Closed
Bug 233669
Opened 21 years ago
Closed 21 years ago
Korean compatibility Jamo, Kanbun, Bopomofo should be treated as 'syllabic' in line breaking
Categories
(Core :: Internationalization, defect)
Core
Internationalization
Tracking
()
RESOLVED
FIXED
People
(Reporter: jshin1987, Assigned: jshin1987)
Details
(Keywords: intl)
Attachments
(1 file, 2 obsolete files)
2.02 KB,
patch
|
momoi
:
review+
bzbarsky
:
superreview+
|
Details | Diff | Splinter Review |
Korean compatibility Jamos are not syllables, but as far as line breaking is
concerned, they have to be treated as if they're.
Kanbun and Bopomofo are syllabic so that they can start and end lines just like
CJK ideographs and Korean Hangul syllables are.
Patch coming up.
Assignee | ||
Comment 1•21 years ago
|
||
a very simple patch
Assignee | ||
Comment 2•21 years ago
|
||
I forgot to include Yi radicals and Yi syllables that are also to be treated
like CJK ideographs (lines can begin and endi with any of them).
Assignee | ||
Updated•21 years ago
|
Attachment #141044 -
Attachment is obsolete: true
Assignee | ||
Comment 3•21 years ago
|
||
Comment on attachment 141045 [details] [diff] [review]

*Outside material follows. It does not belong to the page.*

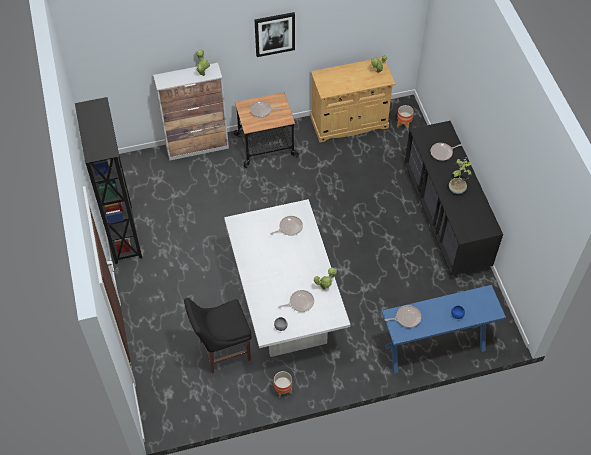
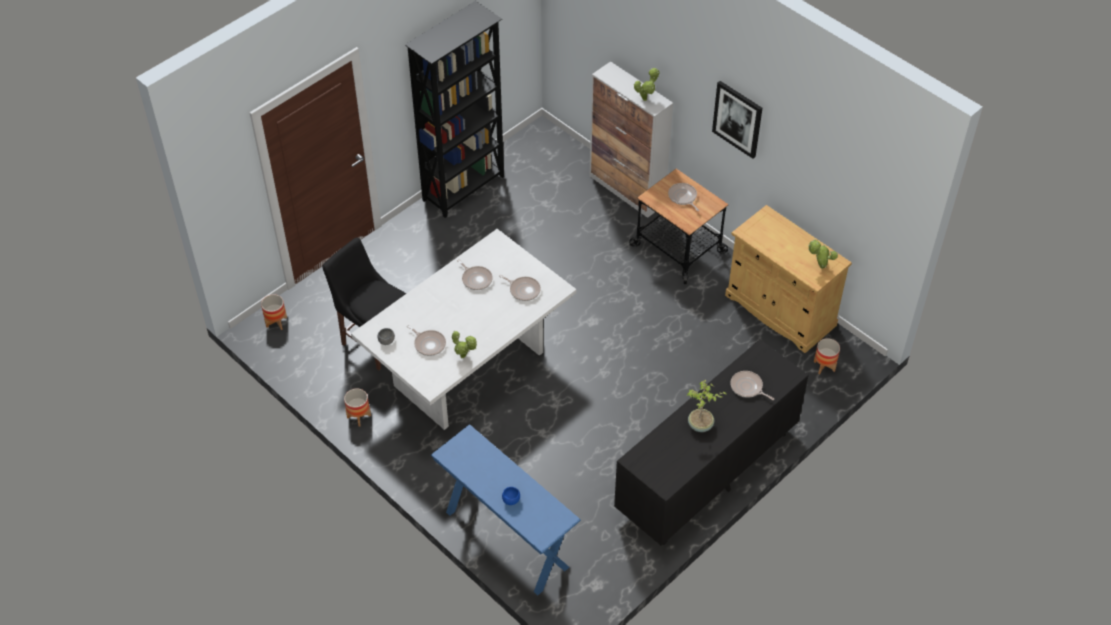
camera: 60 degrees right, 5 degrees down
(161, 407) = (276, 322): none -> planter
(406, 318) = (474, 451): frying pan -> frying pan (476, 279)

update : include Yi syllables and radicals
This is just a trivial case. Simon is on the road so that I'm asking Kat for
review. He'd be as good as Simon on this issue.

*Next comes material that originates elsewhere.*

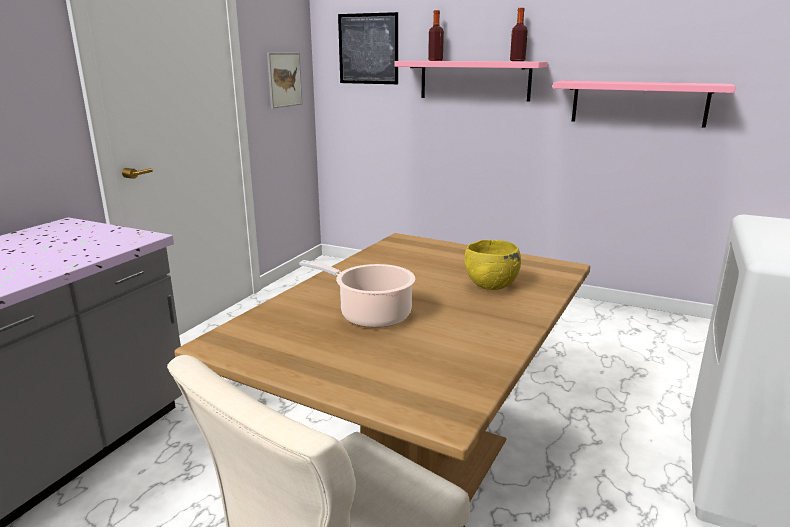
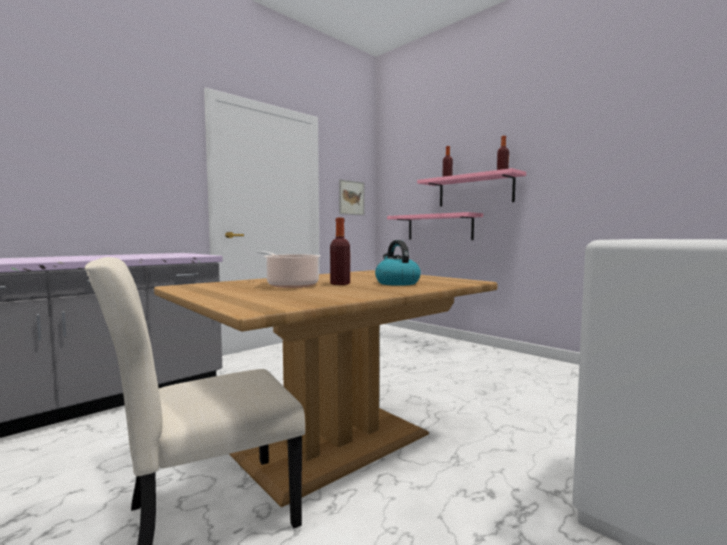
camera: 20 degrees right, 15 degrees down
(368, 49) = (407, 178): picture -> none
(426, 299) = (340, 284): none -> bottle
(490, 286) = (396, 283): yellow bowl -> kettle
(638, 103) = (600, 195): pink shelf -> pink shelf (439, 227)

Kat, what I'm doing is to make characters between U+3100 and U+31FF (Kanbun,
Hangul Compatibility Jamos and Bopomofo) and Yi radicals and syllables be
treated just like CJK ideographs and Hangul syllables are.
Attachment #141045 -
Flags: superreview?(bzbarsky)
Attachment #141045 -
Flags: review?(momoi)
Assignee | ||
Comment 4•21 years ago
|
||
The range [0x3100, 0x31FF] is a bit more complex than I thought. There are 16
Katakana letters (for Ainu) in [0x31F0, 0x31FF] that are assigned 'NS' in UTR
#14 [1]. Characters belonging to 'NS' cannot start a line although they can be
treated like ideographs in simpler implementations.

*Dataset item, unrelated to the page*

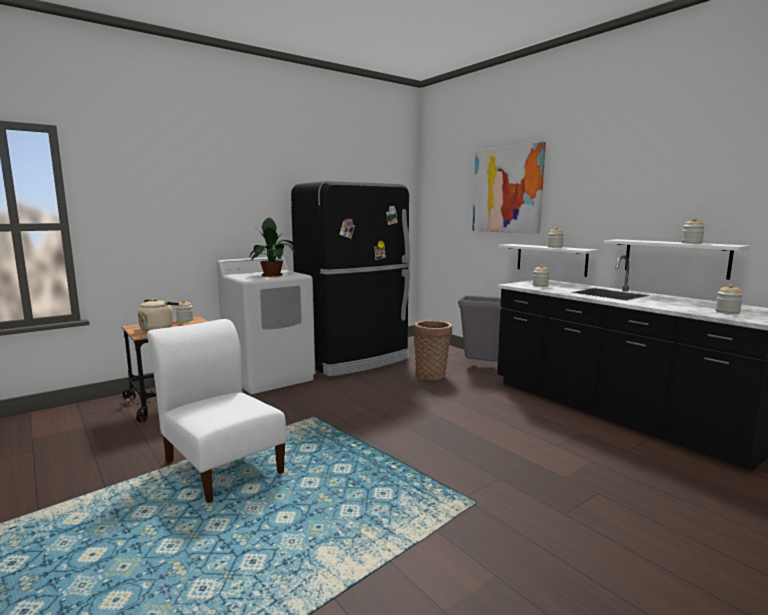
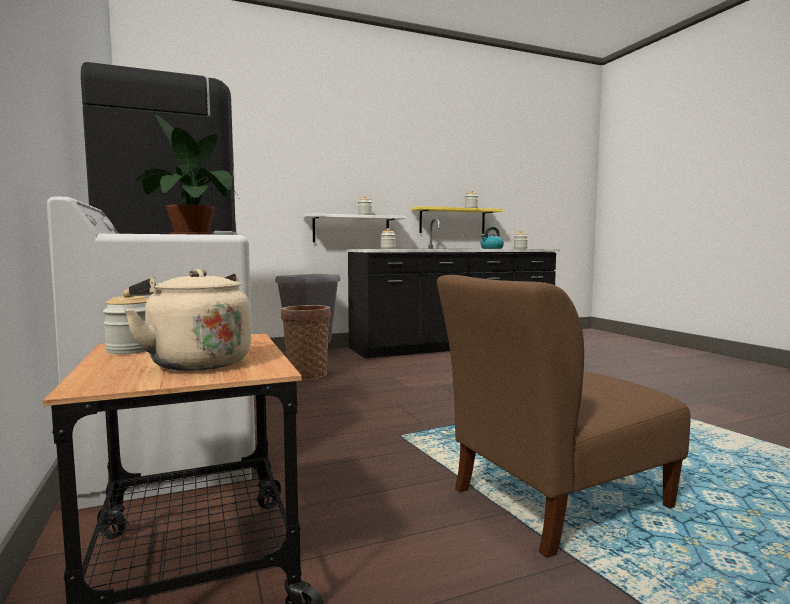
camera: 75 degrees left, 5 degrees down
(222, 464) = (554, 501): white chair -> brown chair
(507, 190) = (290, 153): picture -> none
(658, 304) = (491, 248): none -> kettle
(675, 258) = (452, 221): white shelf -> yellow shelf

[1] http://www.unicode.org/reports/tr14
Assignee | ||
Comment 5•21 years ago
|
||
sorry for spamming. Now I'm pretty sure I got them all right.
Attachment #141045 -
Attachment is obsolete: true
Assignee | ||
Updated•21 years ago
|
Attachment #141045 -
Flags: superreview?(bzbarsky)
Attachment #141045 -
Flags: review?(momoi)
Comment 6•21 years ago
|
||
I have one comment and a few questions:
1. + else if ( ( ( 0x3200 <= u) && ( u <= 0xA4BF) ) || // CJK and Yi
Yi Radicals go up to 0xA4CF. This should be corrected.
2. Does any document (UTR#14, other UTR's or Unicoede 4 or supplements)
address Kanbun as a linebreaking class? I have JIS X 4051 buried
somewhere in the house and can't access it easily.
I used to use Kanbun characters when reading classical Chinese. At
least 'from a handwriting point of view', it should be considered a part
of the preceding character and I would not break it before, but only
after if breaking is needed. Please provide Unicode documentation
on this specific issue.
3. I have not seen UTR#14 specifically address the linebreking class
issue of Bopomofo. Was there discussion somewhere on the Unicode
Mailing list about this? Can you point me to some documentation
on this? (Bopomofo seems similar to Kanbun for Japanese.)
I have no problem with adding Korean Compatibility Jamos or Yy Syllables
and Radicals to the Syllable class for line breaking. (per UTR#14.)
Assignee | ||
Comment 7•21 years ago
|
||
Yeah, 'A4BF' was a typo. As for Kanbun, I had my own doubt so that I looked them
up in the data file accompanying UTR #14. It classified them as 'ID' class (the
class CJK ideographs and Hangul syllables belong to). The same is true of
Bopomofo. The data file (for Unicode 4.0 repertoire) is available at
http://www.unicode.org/Public/4.0-Update/LineBreak-4.0.0.txt
If you think Kanbun and Bopomofo have to be treated differently, you may write
to the author of UTR #14 or post your opinion to the Unicode mailing list.
Comment 8•21 years ago
|
||
So I asked on the Unicode mailing list and got an answer from
Ken Whistler:
=================================
> In Kanbun reading (classical Chinese), I always thought that these
> characters are a part of the preceding character so that a line should
> not break before it. For example, 0x3191 is an instruction to skip the
> preceding character and read the next character first and then come back
> to the preceding character.
>
> Can someone on the list tell me the rationale for classifying them in
> the "ID" class?
> The same question for Bopomofo characters.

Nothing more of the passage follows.